Fast forward to 2020. I, utterly starved for content mid-pandemic, decided to pick up Dark Souls Remastered on the Switch since it was on sale. I figured that even if I didn't enjoy playing the game, it was only $20. And I did enjoy it... for a few hours. Exploring the Undead Parish and beating the gargoyles was pretty fun... but it still didn't really click for me. I found The Depths and Blighttown to be quite the slog. The corpse run to Gaping Dragon in particular really put me off from playing the game much further, and made what was a relatively simple boss fight incredibly punishing. The reason? This fucking thing:
I know it's not too tough to avoid it's curse attack, but being tilted from the fight made me succumb to it an embarrassing amount of times. The frustration with getting constantly cursed plus the fact that I was getting constantly thrashed by one of the easier bosses in the game broke my spirit a little. Although I made through Blighttown alright, I felt a similar frustration while fighting Quelaag, which led me to drop the game after completing Sen's Fortress and getting to Anor Londo's first bonfire. After all, if I was having so much trouble with such purportedly easy bosses, how was I supposed to handle these guys...
I wasn't super familiar with the fight, but I knew enough from cultural osmosis that Ornstein and Smough were among the most difficult in the game, if not the most difficult, and I knew they were next. So, sensing the potential frustration ahead, I dropped the game. Yet another game that would languish in my backlog. But then, two things happened recently. The big one was Elden Ring's announcement trailer, which, as I'm sure you know, was hype as hell. But then another thing happened; something smaller that you might've missed.
HasanAbi, popular champagne socialist, political commentator, and Twitch streamer beat the Nameless King in Dark Souls III after a nine month break. I was fortunate enough to catch the stream during those final moments, and it was exhilarating. He had suddenly mastered a fight that he had been raging about a mere hour earlier, and the chat erupted. It was then that a thought occurred to me: I could probably go back and beat Dark Souls if I put my mind to it. After all, it had been about nine months since I'd dropped the game as well.

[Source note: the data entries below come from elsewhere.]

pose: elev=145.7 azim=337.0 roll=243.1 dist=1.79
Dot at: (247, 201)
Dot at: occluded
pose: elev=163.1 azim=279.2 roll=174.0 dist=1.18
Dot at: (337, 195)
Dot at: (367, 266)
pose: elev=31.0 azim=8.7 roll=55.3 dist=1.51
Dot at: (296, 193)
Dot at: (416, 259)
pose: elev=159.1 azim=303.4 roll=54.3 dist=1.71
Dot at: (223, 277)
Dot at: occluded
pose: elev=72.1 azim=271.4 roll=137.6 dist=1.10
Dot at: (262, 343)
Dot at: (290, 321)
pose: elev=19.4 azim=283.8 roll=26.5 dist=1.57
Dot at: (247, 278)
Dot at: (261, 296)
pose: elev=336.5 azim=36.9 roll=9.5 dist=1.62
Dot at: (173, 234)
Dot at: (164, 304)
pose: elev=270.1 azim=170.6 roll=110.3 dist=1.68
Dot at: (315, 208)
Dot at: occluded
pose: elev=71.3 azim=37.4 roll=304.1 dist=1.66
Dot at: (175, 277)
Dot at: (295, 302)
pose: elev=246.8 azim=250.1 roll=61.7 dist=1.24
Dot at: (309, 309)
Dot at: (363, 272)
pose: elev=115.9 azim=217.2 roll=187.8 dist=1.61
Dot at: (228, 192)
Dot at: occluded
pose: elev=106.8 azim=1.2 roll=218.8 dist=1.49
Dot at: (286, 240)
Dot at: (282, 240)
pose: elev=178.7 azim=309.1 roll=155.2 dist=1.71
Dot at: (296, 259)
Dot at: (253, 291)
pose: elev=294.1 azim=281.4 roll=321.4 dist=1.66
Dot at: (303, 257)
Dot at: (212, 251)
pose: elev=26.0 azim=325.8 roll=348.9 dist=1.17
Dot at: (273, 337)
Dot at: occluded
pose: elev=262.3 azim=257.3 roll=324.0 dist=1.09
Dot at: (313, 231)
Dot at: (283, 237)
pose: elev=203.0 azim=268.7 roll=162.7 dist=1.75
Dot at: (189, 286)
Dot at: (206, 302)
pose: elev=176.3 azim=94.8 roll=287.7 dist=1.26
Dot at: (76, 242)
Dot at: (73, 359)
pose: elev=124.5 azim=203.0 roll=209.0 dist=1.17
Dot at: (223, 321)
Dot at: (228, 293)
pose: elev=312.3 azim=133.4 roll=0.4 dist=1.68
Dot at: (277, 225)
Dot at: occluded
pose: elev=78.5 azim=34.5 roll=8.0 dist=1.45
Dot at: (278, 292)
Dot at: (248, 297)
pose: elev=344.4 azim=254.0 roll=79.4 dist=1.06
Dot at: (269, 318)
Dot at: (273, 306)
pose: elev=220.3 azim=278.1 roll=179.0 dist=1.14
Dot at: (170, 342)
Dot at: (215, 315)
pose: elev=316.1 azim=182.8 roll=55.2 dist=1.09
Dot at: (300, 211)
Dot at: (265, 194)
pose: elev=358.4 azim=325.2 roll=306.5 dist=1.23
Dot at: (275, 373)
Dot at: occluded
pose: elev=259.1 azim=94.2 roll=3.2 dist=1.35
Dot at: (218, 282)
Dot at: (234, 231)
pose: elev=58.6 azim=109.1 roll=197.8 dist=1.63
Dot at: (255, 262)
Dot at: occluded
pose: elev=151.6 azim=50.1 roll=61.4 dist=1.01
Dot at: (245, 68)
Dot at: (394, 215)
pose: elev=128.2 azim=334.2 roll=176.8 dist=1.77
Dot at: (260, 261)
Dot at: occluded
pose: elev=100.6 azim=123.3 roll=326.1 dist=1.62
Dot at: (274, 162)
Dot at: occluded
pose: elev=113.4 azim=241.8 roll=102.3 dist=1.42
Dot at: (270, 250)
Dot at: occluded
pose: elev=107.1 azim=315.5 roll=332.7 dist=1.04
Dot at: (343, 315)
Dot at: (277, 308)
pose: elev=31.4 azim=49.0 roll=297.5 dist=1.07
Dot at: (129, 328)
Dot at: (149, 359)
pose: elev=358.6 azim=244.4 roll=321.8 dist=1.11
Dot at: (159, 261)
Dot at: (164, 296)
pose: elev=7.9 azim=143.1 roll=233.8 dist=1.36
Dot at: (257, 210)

So I decided to do just that, or at least give it the old college try. I told myself that if I ended up beating Ornstein and Smough within a reasonable amount of tries that I'd commit to beating the rest of the game as well. With that in mind, I made it through Anor Londo, went through the fog gate and... got thrashed. It was kind of close, though. I told myself I'd give it one more try for the night, but that was it. So, I make my way back and... beat them. Second try.
I was happy, yet slightly bothered. Had I gotten better at the game, or had I just built the difficulty of the fight up in my head so much that, in actuality, it wasn't actually that bad? The answer was a mix of the two. Regardless, I was now past this mental block entirely of my own making, and now fully enjoying myself playing the game. I knew that, if I kept chipping away at it, I could get through it, and, as of today I did! I beat all of the optional bosses, the DLC bosses, and Gwyn, and I honestly think that Dark Souls 1 might be among my favorite games ever made.
So, the moral of the story is this: it's never too late to go back and beat a game, even if it's been quite some time. Even if this thread doesn't take off, if it encourages even one person to go back and tackle something in their backlog, it will be well worth having written it.
TL;DR the real Dark Souls is getting over the mental block of tackling your backlog. Go get back on that horse! You might even enjoy it like I did.